Directions: Could you repeat the listing exactly, leaving out the pictures?

Material shown:
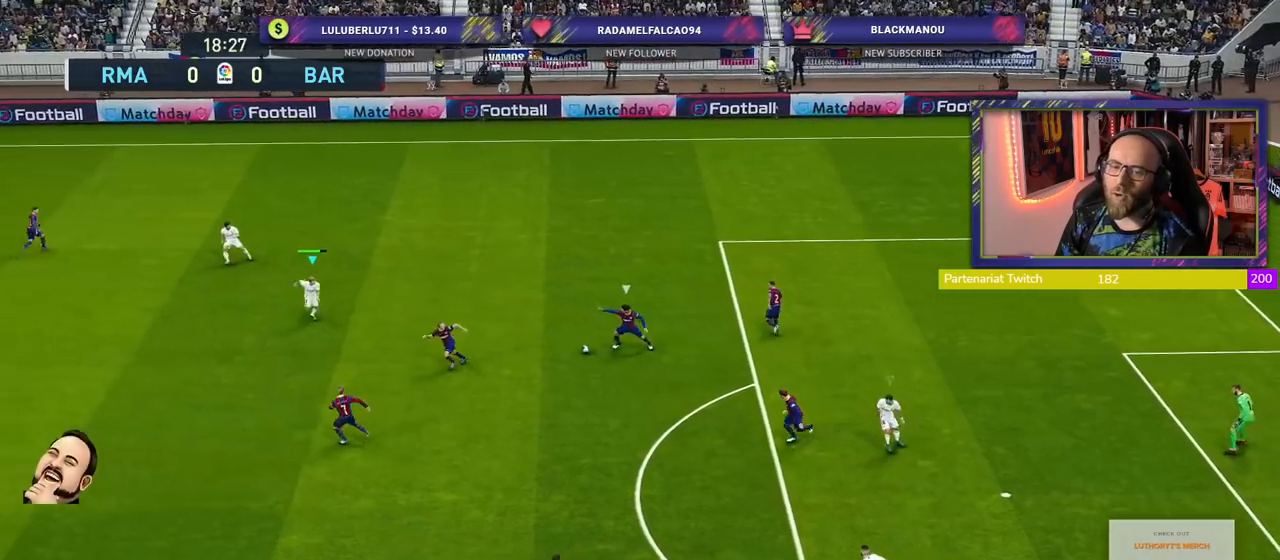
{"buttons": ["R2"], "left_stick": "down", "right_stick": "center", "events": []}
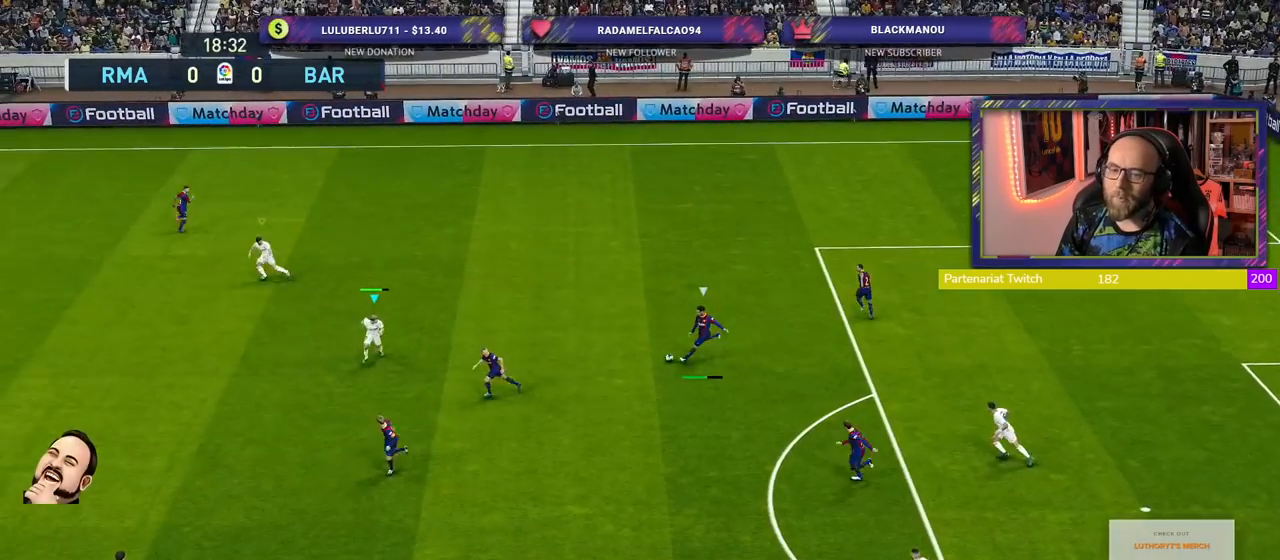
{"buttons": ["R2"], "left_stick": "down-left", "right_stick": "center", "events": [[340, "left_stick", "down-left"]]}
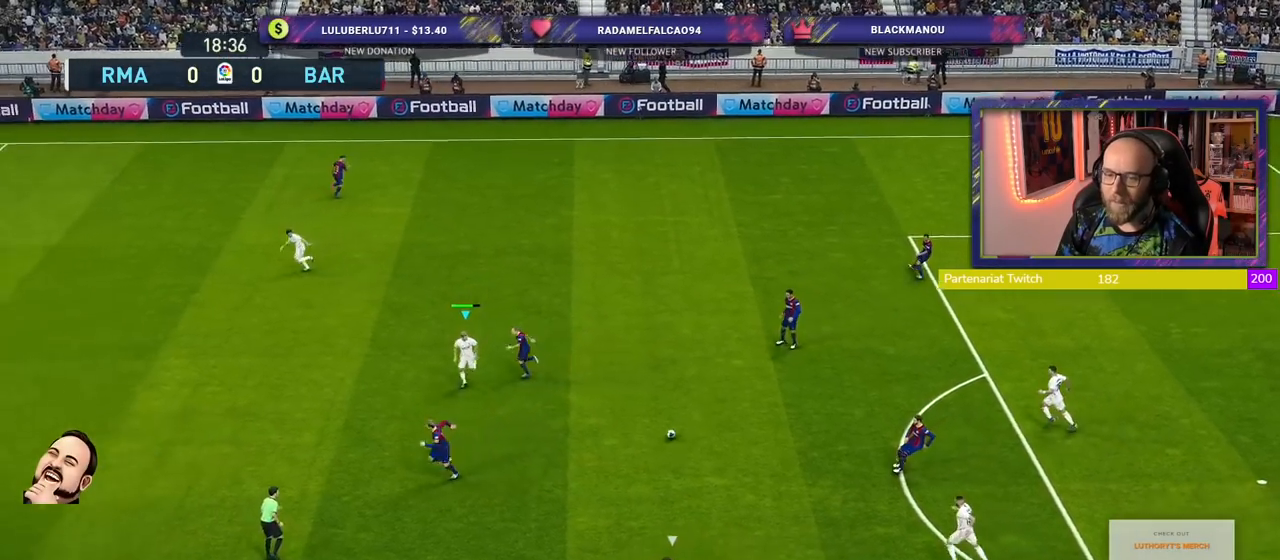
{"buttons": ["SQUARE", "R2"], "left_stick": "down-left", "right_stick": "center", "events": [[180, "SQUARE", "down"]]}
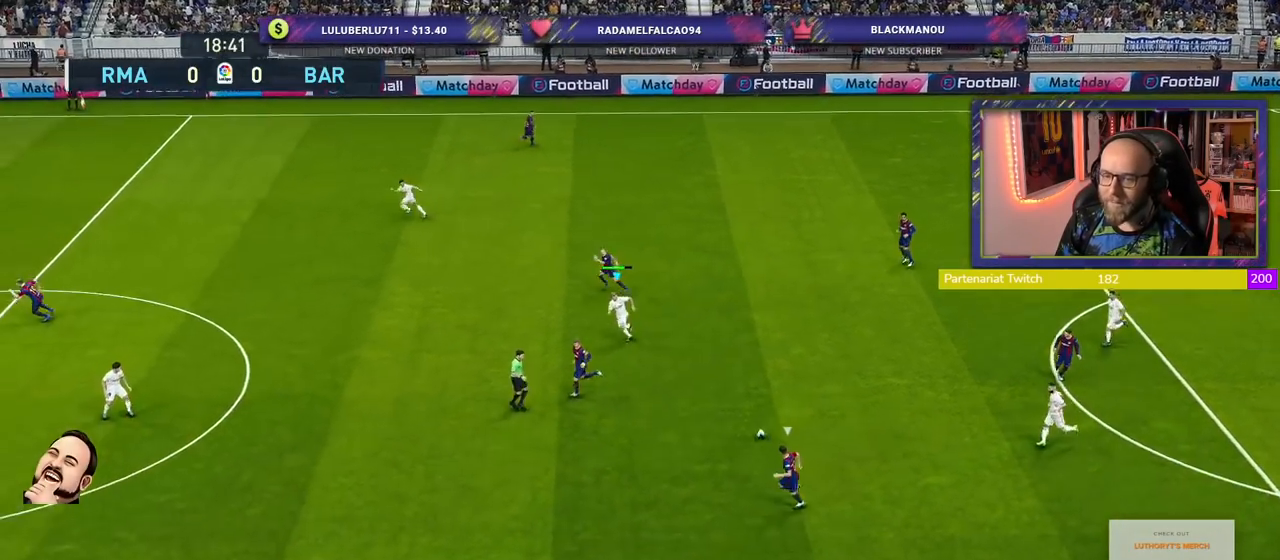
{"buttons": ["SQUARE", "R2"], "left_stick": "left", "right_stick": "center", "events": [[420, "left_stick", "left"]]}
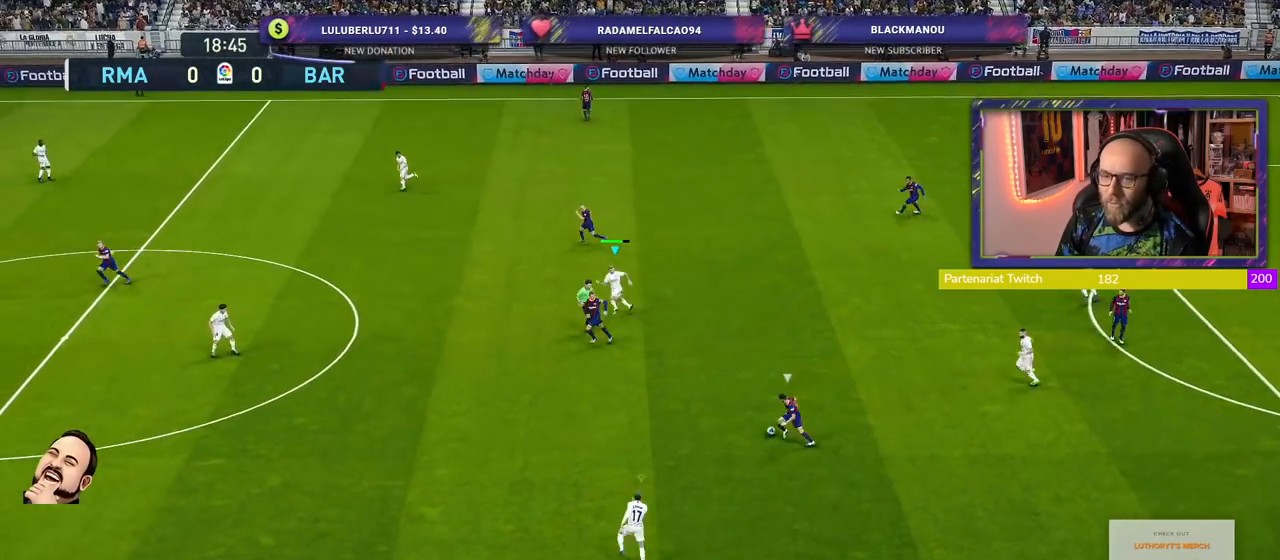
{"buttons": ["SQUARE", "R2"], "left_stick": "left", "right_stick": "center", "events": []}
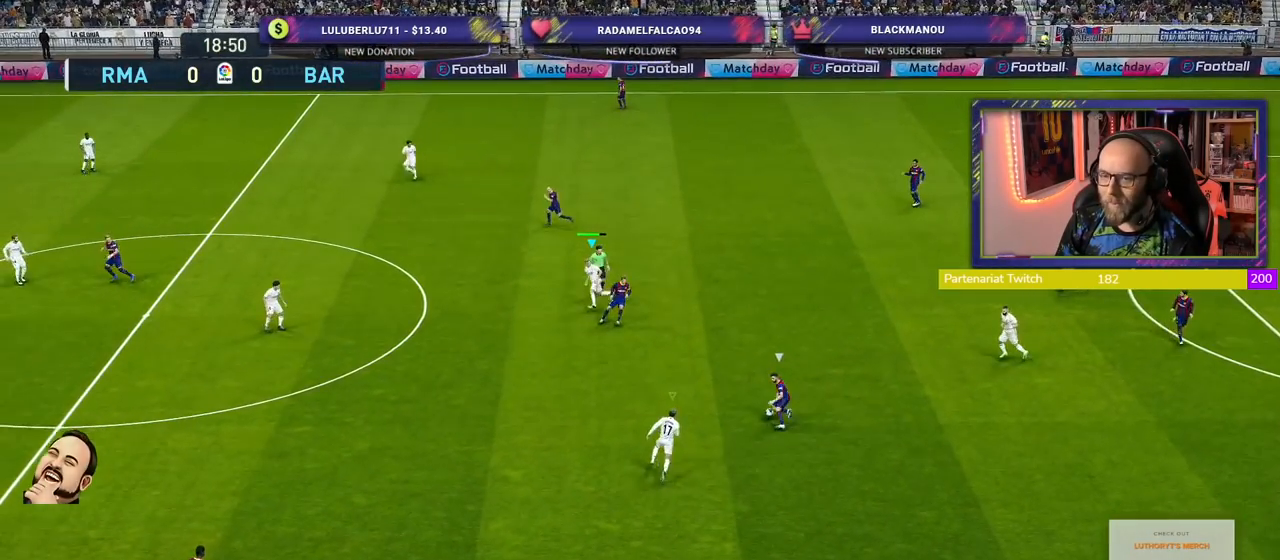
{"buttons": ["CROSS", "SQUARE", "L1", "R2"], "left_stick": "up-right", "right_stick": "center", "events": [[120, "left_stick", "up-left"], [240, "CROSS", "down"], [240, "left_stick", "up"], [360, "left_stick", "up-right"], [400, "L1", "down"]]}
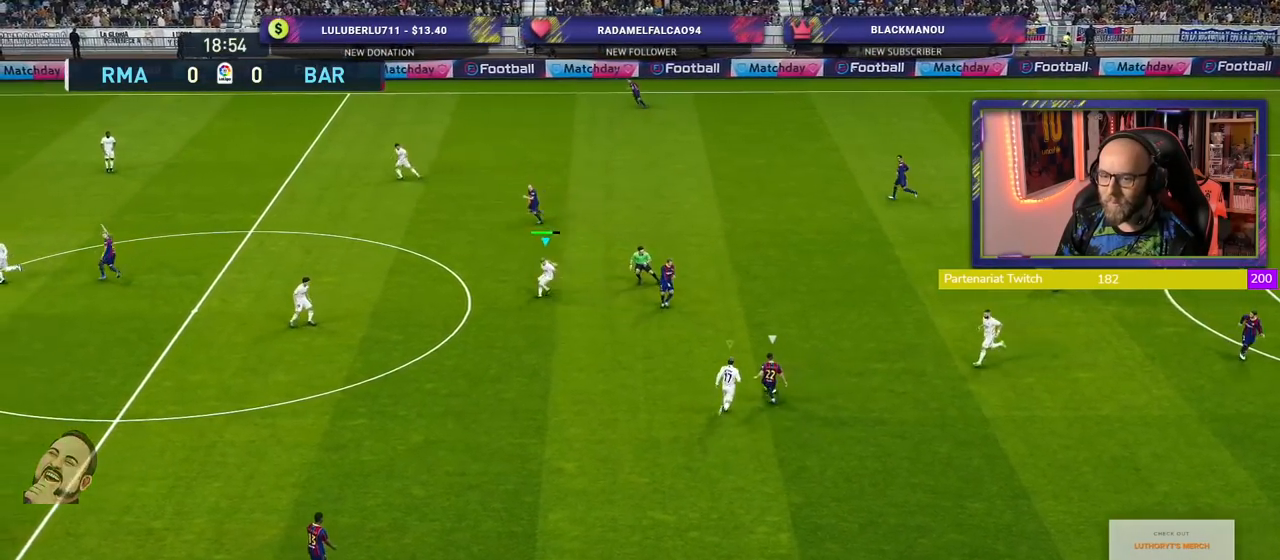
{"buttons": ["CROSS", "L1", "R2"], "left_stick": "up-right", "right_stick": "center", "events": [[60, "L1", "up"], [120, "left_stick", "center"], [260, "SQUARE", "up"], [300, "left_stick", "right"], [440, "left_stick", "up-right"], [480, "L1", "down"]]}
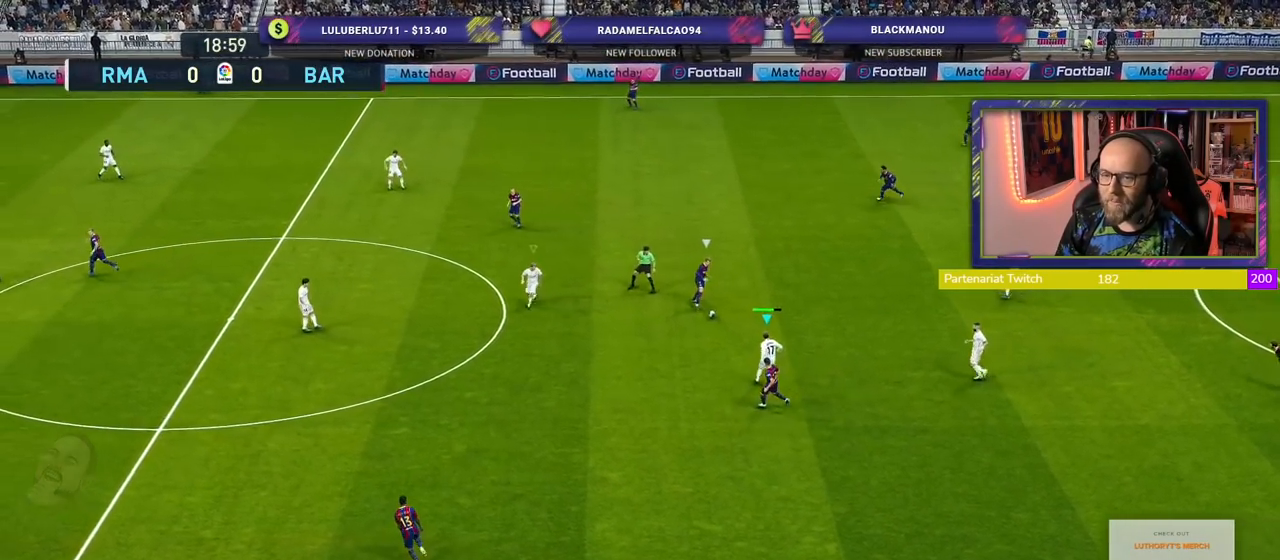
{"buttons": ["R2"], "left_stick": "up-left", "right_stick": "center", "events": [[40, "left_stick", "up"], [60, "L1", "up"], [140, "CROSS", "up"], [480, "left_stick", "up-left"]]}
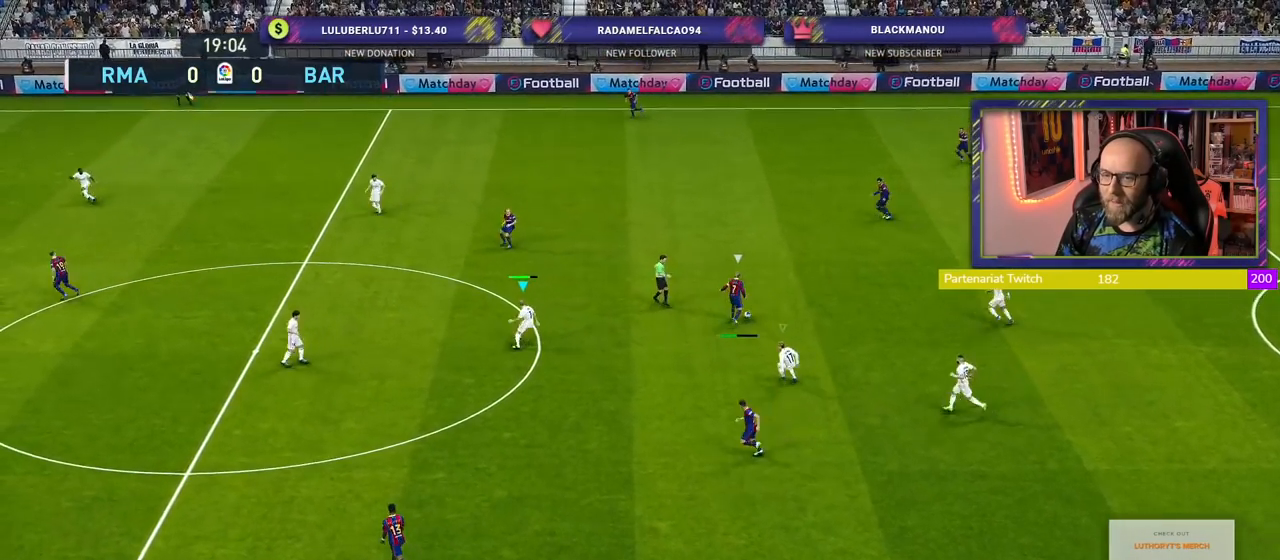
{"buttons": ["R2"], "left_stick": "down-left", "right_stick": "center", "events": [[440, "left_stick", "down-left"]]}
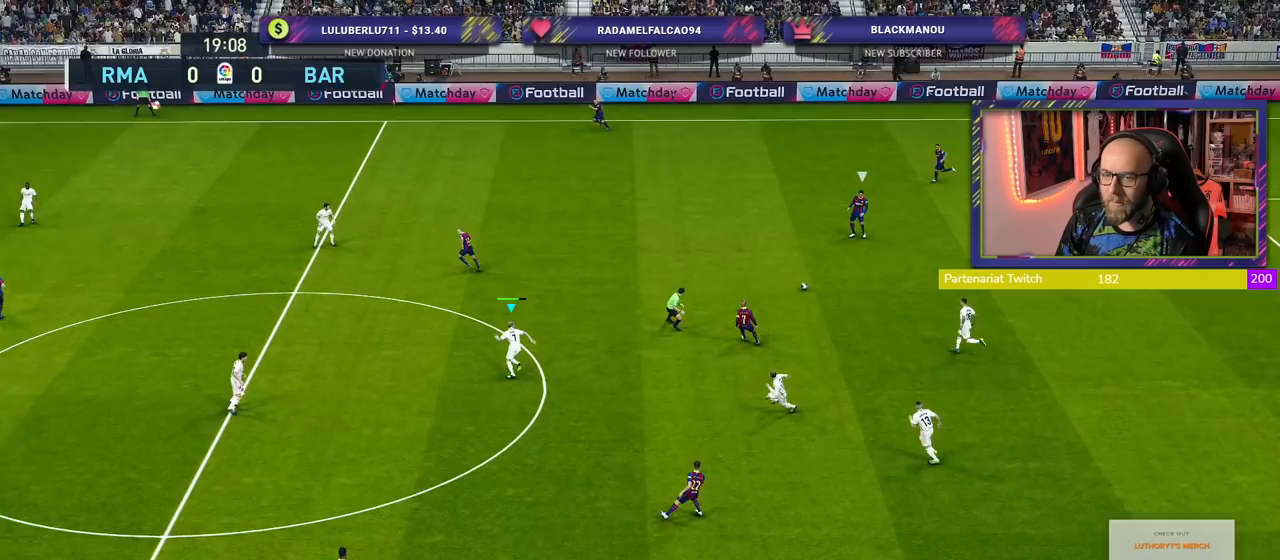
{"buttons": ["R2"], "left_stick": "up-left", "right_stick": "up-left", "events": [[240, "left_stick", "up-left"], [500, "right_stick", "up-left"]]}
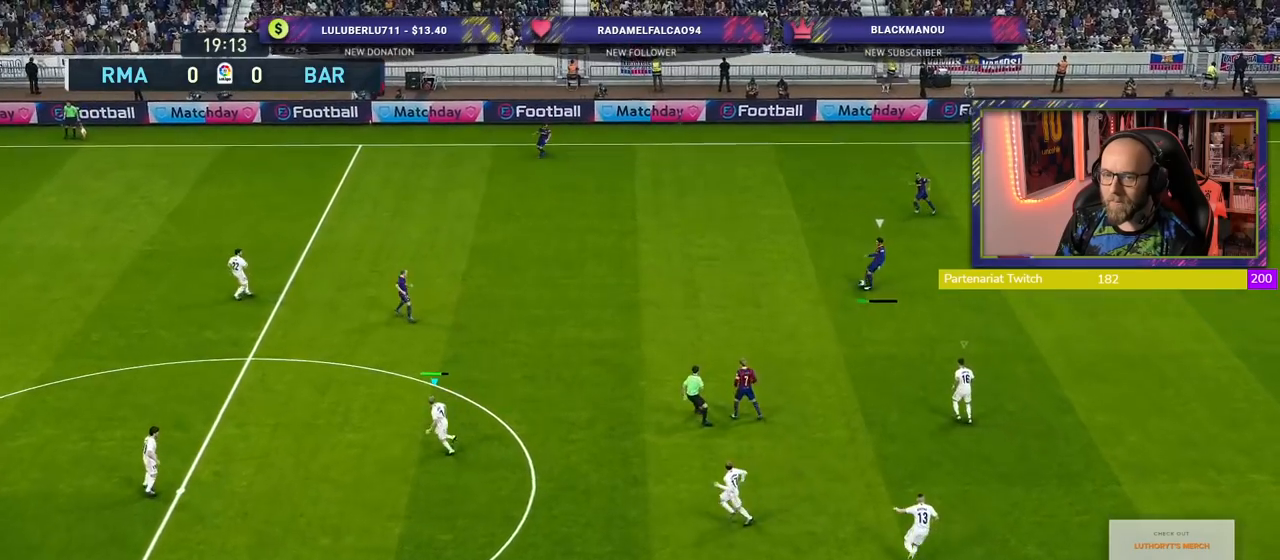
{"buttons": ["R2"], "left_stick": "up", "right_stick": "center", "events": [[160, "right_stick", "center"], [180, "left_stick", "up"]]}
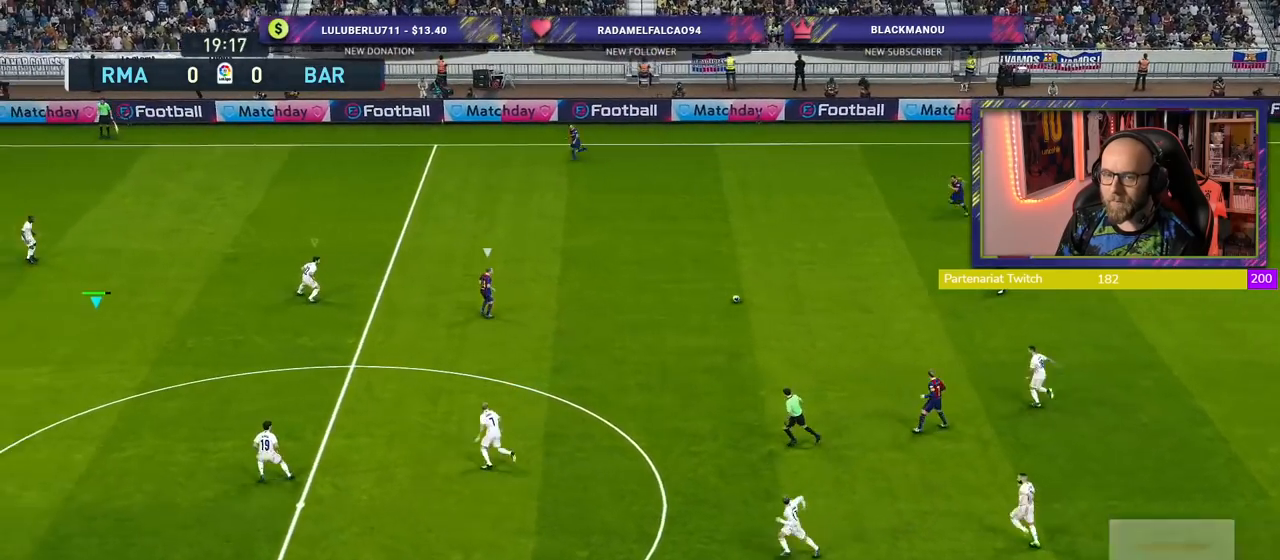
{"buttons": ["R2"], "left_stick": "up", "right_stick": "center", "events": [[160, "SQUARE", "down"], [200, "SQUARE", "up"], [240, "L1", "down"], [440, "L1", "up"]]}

Written solution:
{"buttons": ["R2"], "left_stick": "down", "right_stick": "center", "events": []}
{"buttons": ["R2"], "left_stick": "down-left", "right_stick": "center", "events": [[340, "left_stick", "down-left"]]}
{"buttons": ["SQUARE", "R2"], "left_stick": "down-left", "right_stick": "center", "events": [[180, "SQUARE", "down"]]}
{"buttons": ["SQUARE", "R2"], "left_stick": "left", "right_stick": "center", "events": [[420, "left_stick", "left"]]}
{"buttons": ["SQUARE", "R2"], "left_stick": "left", "right_stick": "center", "events": []}
{"buttons": ["CROSS", "SQUARE", "L1", "R2"], "left_stick": "up-right", "right_stick": "center", "events": [[120, "left_stick", "up-left"], [240, "CROSS", "down"], [240, "left_stick", "up"], [360, "left_stick", "up-right"], [400, "L1", "down"]]}
{"buttons": ["CROSS", "L1", "R2"], "left_stick": "up-right", "right_stick": "center", "events": [[60, "L1", "up"], [120, "left_stick", "center"], [260, "SQUARE", "up"], [300, "left_stick", "right"], [440, "left_stick", "up-right"], [480, "L1", "down"]]}
{"buttons": ["R2"], "left_stick": "up-left", "right_stick": "center", "events": [[40, "left_stick", "up"], [60, "L1", "up"], [140, "CROSS", "up"], [480, "left_stick", "up-left"]]}
{"buttons": ["R2"], "left_stick": "down-left", "right_stick": "center", "events": [[440, "left_stick", "down-left"]]}
{"buttons": ["R2"], "left_stick": "up-left", "right_stick": "up-left", "events": [[240, "left_stick", "up-left"], [500, "right_stick", "up-left"]]}
{"buttons": ["R2"], "left_stick": "up", "right_stick": "center", "events": [[160, "right_stick", "center"], [180, "left_stick", "up"]]}
{"buttons": ["R2"], "left_stick": "up", "right_stick": "center", "events": [[160, "SQUARE", "down"], [200, "SQUARE", "up"], [240, "L1", "down"], [440, "L1", "up"]]}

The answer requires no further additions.